Aside from the effort to meet customers’ needs, the quest to rebuild the business also required collaborating with business partners.
“We embarked on three ways to solve the business problems over the past seven years and the first such one was to retain the staff and keep them informed about what we needed to do in order to survive,” Rathian says. “This was the key to our success because it is our human resources who can drive the business forward. And when the employees have confidence in the organisation they will do everything to achieve this goal.
“The second way entailed revising the business workflow by open up the opportunity of management roles for staff to rise up to and also to cut the levels of command. In this way, the staff were able to take on more responsibilities for themselves.
“The third approach saw us develop the company’s system to serve the goal of business growth. These were the ways that we used to improve the business and achieve a recovery within one year and then go on to drive the sustainable growth of the business that we see today.”
For the next stage in his career, Rathian, aged 59, says he wants to ensure that the company will continue to enjoy sustainable growth until the time comes for his retirement.
“The best thing we can do in our business careers is to create a system that can drive sustainable growth for the business, right up till the time we retire from the business,” Rathian says.
In line with this goal, the company will invest up to Bt30 million from 2019 to 2021 on the development of robotic process automation (RPA) to streamline the company’s operations.
This process will be implemented first in the accounting department, before it is rolled out to other areas of the company. The goal will be to speed up the overall business process by up to 70 per cent, as part of the company’s drive to entrench sustainable growth, Rathian says.

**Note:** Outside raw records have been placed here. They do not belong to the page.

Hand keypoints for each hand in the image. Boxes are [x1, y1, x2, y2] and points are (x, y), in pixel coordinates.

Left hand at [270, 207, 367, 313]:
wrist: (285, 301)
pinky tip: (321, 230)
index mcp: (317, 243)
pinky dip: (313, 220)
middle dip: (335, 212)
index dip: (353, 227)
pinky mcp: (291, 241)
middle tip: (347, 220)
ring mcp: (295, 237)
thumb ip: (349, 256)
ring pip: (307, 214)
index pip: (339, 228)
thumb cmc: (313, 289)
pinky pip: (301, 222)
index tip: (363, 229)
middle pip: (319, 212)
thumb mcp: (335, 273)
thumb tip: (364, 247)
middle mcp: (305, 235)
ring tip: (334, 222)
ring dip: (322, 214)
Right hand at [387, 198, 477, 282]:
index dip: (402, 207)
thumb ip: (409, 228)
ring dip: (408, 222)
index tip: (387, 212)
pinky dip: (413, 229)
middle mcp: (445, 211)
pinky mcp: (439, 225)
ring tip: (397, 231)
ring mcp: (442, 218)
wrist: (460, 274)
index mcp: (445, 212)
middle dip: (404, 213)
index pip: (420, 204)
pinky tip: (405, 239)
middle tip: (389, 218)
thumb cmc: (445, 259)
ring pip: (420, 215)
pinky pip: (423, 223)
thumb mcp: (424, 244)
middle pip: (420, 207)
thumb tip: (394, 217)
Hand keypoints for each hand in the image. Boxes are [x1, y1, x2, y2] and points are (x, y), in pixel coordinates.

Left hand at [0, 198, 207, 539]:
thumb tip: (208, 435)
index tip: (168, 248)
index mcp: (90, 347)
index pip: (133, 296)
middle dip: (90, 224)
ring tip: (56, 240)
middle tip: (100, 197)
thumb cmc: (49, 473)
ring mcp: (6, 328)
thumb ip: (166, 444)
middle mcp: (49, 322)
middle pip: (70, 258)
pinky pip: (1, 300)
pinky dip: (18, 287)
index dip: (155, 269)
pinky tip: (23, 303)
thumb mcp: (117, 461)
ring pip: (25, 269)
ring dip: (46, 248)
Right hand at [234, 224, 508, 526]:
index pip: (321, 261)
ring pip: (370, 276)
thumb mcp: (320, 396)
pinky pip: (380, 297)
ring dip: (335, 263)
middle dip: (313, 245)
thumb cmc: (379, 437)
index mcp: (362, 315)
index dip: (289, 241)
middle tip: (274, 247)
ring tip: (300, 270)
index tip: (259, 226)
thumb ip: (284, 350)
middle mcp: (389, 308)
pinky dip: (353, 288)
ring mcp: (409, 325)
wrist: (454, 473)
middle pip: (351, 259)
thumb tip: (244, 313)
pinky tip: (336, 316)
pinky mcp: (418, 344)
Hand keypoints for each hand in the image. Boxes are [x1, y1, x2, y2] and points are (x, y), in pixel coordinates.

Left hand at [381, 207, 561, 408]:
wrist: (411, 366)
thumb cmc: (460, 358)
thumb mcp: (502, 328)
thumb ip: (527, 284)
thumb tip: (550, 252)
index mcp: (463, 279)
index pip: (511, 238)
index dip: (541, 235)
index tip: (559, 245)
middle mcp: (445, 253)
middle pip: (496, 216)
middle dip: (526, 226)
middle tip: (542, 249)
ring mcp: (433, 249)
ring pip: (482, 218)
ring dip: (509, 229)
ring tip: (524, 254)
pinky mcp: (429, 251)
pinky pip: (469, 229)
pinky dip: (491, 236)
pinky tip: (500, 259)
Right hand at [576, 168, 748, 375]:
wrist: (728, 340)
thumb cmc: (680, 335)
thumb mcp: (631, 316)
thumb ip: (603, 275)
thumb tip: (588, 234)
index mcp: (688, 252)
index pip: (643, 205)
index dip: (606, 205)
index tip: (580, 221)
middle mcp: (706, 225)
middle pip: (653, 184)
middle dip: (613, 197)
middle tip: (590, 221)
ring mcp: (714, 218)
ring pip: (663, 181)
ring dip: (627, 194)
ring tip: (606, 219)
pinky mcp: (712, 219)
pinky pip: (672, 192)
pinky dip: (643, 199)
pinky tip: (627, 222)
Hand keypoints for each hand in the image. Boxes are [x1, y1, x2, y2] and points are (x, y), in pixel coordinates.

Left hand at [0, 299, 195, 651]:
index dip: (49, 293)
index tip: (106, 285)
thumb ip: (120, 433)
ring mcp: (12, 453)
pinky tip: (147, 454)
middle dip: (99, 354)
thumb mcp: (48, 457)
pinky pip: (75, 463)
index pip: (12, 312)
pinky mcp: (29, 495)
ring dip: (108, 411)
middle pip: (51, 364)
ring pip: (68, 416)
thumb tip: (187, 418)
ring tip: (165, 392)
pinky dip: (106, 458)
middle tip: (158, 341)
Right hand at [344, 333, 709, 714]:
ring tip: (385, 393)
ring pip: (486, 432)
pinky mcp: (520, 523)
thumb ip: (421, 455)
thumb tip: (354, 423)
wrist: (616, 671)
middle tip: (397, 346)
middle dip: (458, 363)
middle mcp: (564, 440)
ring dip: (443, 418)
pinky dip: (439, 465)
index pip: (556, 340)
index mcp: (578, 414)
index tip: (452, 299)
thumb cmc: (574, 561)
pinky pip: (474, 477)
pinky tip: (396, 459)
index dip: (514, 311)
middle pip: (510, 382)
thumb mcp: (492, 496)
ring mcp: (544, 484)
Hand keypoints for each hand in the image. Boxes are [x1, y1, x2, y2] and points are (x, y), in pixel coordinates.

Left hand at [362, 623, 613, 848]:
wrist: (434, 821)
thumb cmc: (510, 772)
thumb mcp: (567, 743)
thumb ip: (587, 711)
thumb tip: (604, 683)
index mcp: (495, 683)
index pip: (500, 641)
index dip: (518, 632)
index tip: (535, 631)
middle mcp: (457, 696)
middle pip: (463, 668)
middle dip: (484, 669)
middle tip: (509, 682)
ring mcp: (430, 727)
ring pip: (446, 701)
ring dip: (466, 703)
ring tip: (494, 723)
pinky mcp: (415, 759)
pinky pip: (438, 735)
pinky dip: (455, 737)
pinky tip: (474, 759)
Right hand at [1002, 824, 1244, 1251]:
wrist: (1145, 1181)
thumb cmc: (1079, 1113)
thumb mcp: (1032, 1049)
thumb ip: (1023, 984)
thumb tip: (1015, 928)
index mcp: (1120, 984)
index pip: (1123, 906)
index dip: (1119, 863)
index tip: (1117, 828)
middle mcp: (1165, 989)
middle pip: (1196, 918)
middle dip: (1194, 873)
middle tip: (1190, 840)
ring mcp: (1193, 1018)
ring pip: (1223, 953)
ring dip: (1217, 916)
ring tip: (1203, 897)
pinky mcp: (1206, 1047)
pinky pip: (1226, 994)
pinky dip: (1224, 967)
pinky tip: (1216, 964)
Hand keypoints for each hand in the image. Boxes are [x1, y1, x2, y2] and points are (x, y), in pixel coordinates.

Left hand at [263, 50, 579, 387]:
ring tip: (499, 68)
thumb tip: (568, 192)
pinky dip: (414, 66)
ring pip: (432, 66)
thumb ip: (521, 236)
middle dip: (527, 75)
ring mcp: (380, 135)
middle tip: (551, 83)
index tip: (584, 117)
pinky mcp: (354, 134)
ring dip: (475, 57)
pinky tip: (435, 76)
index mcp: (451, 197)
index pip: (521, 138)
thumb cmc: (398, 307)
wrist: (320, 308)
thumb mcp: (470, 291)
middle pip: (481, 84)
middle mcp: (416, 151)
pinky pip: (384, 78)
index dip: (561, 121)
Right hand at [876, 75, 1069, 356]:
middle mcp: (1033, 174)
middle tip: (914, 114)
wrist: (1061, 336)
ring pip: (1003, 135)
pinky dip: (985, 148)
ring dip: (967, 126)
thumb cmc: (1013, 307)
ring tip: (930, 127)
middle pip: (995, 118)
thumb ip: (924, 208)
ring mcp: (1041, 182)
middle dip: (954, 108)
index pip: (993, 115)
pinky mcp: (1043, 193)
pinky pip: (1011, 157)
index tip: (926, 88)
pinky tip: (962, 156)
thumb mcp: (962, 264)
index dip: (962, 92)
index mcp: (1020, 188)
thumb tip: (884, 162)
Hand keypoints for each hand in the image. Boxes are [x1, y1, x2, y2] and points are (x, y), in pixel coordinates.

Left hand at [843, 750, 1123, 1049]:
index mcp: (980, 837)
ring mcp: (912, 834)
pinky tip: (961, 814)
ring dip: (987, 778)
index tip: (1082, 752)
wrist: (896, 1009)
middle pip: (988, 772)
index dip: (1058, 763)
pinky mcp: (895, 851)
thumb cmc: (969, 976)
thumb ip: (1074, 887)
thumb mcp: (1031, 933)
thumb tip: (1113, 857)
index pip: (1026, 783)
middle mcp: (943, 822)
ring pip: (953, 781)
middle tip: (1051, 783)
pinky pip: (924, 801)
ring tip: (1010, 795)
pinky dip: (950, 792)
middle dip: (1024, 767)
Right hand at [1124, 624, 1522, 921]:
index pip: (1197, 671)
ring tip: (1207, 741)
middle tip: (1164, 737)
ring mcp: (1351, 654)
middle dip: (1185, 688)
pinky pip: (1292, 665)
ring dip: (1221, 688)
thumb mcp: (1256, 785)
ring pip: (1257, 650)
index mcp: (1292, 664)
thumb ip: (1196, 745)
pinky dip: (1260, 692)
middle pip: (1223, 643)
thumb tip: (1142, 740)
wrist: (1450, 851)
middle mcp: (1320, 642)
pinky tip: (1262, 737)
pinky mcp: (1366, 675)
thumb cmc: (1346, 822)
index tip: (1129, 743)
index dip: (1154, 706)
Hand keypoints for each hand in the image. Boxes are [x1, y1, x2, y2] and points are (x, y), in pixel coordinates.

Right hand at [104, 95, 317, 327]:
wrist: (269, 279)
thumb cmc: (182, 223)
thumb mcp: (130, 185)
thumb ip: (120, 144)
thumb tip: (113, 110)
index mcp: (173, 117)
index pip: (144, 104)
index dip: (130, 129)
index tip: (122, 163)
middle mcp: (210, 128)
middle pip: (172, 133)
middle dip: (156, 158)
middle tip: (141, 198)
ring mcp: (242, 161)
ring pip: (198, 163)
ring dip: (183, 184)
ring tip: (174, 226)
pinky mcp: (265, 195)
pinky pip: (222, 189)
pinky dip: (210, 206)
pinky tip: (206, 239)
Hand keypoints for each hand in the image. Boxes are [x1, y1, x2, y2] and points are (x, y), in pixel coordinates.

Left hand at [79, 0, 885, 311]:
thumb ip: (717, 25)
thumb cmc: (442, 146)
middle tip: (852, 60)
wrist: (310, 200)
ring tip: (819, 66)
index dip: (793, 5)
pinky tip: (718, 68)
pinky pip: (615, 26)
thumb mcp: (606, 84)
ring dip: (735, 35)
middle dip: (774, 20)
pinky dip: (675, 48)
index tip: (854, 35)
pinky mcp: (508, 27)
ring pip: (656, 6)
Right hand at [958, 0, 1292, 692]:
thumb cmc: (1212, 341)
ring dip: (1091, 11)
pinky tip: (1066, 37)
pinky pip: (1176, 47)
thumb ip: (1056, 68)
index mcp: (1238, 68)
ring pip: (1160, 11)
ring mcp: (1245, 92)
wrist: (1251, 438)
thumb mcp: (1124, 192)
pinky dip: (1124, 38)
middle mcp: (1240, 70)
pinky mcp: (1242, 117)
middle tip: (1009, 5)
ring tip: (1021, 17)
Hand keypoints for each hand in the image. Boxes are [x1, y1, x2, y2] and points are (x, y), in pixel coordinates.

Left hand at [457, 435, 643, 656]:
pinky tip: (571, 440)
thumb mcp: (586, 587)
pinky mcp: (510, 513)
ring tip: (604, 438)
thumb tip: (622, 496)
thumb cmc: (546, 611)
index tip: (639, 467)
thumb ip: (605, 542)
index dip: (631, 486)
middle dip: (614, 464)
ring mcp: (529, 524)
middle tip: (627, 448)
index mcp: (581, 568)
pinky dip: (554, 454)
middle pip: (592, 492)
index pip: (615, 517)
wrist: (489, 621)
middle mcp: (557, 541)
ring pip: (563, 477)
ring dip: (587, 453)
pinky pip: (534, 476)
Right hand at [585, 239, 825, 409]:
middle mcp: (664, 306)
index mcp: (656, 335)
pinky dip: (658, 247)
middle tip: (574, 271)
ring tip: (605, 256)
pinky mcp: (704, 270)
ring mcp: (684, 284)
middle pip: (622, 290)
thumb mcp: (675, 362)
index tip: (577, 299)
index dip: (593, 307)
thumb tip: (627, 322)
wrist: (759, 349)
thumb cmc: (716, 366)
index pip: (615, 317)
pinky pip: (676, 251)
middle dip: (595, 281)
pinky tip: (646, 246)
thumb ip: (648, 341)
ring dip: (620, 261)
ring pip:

With the plans set for this year, the company expects a 15 per cent rise in card spending among its customers, partly through the launch of new marketing activities and credit card products, Rathian says.
The company also aims to expand the base for personal loans to more than one million customers and targets 10 per cent growth in new lending in 2019, he says.
In his efforts to strike a balance between his work and personal life, Rathian likes to devote his free time to travel, exercise and meditation. This helps him to relax and a spin-off benefit from the meditation is that, with a clear mind, he can create the business model required to drive the company’s business growth over the long term.
“I enjoy my work but I also value the periods in which I can relax, because this is the way to keep our lives in balance,” Rathian says.